Siempre había juristas —Carl Schmitt el más notorio— que encontraban razones para justificar tales golpes de Estado que sin emplear la fuerza militar destruían primero la Constitución y, a renglón seguido, el resto del ordenamiento jurídico. Mantenían el Estado de derecho —porque los poderes actuaban conforme a normas— pero ya no eran normas liberales y democráticas, ya no garantizaban la libertad y la igualdad, tampoco la democracia representativa: el representante del pueblo era el Führer. Triunfaron los enemigos de la Constitución.
No estamos en esta situación ni mucho menos, pero hace unos años andamos por un camino peligroso. Distingamos entre dos supuestos que no pueden confundirse: infringir la Constitución es una cosa e intentar destruirla otra. Lo primero es propio de un sistema que actúa dentro de la normalidad constitucional: cada año se pronuncian alrededor de dos centenares de sentencias del TC que resuelven controversias sobre si los poderes han infringido alguna norma constitucional. Además, también emiten sentencias de inconstitucionalidad los tribunales ordinarios. Hay conflictos y se resuelven conforme a derecho.

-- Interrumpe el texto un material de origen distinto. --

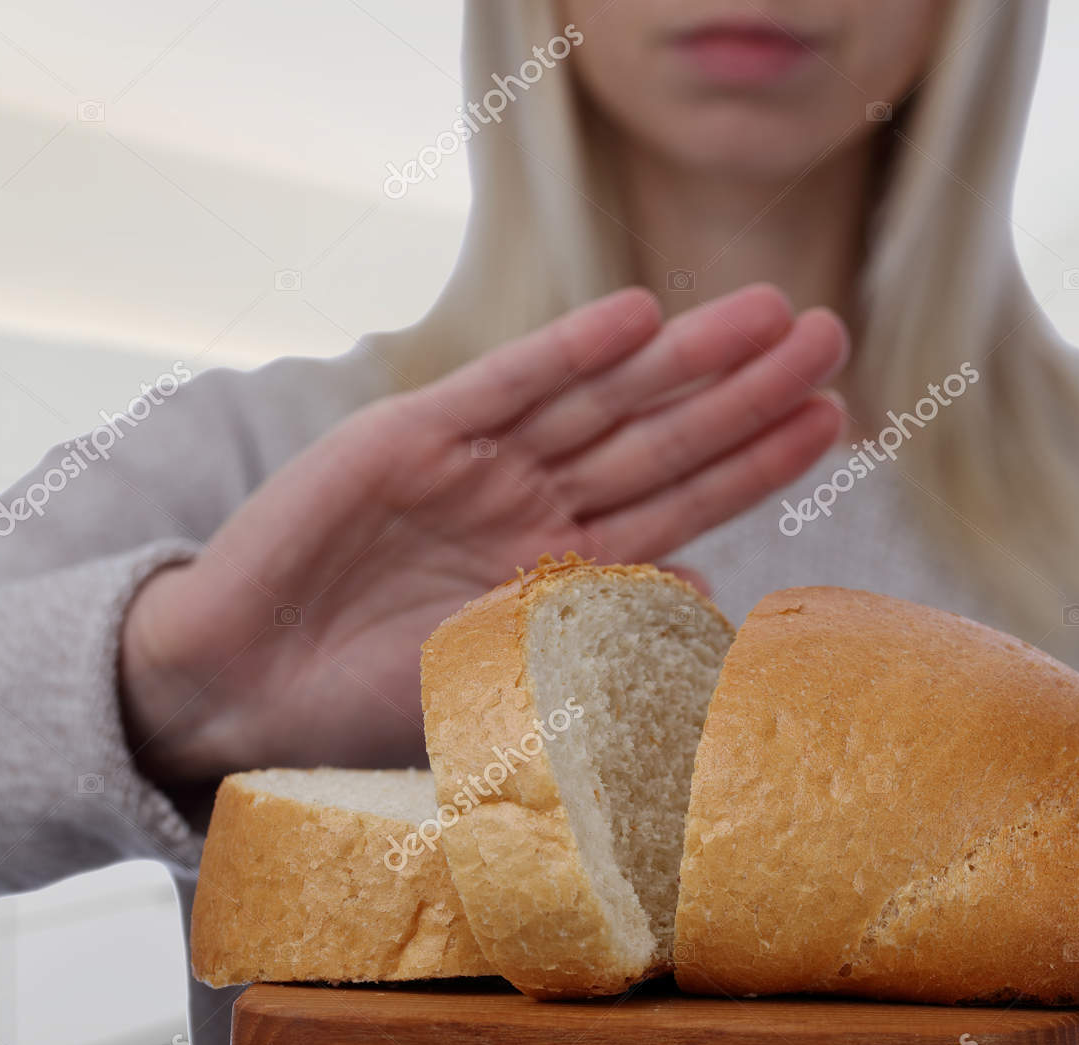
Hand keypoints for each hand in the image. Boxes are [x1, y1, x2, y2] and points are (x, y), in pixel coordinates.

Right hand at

Distingamos entre dos supuestos que no pueden confundirse: infringir la Constitución es una cosa, e intentar destruirla otra
Pero los enemigos de la Constitución pretenden otro fin, pretenden destruirla utilizando otros métodos: erosionando, desgastando, corroyendo, todo poco a poco, sin que se note la intención, utilizando el ordenamiento mismo para desprestigiarlo. Los infractores vulneran las normas, los enemigos atacan los fines: los derechos emanados de los valores libertad e igualdad, la solidaridad entre ciudadanos, la democracia representativa; en definitiva, el orden constitucional. Ignacio de Otto, eminente catedrático de Derecho Constitucional fallecido prematuramente, escribió páginas memorables sobre esta cuestión en su libro, publicado en 1985, ‘Defensa de la Constitución y partidos políticos’. Habría que repasar estas páginas, reflexionar sobre la solución constitucional alemana debida a la experiencia pasada que declara ilegales a quienes, sin infracción constitucional ni penal, se declaran enemigos de la Constitución.
Desde hace más de diez años está claro que las autoridades de la Generalitat se han declarado en rebeldía contra la Constitución, son sus enemigos y siguen siéndolo. El último episodio de Puigdemont lo demuestra, que Aragonés acuda en su ayuda lo reafirma. Si fueran protagonistas aislados no me preocuparía tanto. Pero resulta que el partido de Aragonés es socio parlamentario del Gobierno de Pedro Sánchez, una coalición de socialistas y Podemos, estos últimos consideran, además, que Cataluña es titular del derecho de autodeterminación. Esto es lo que me preocupa y mucho: los enemigos de la Constitución forman parte o sostienen parlamentariamente al Gobierno de España. Alarmante.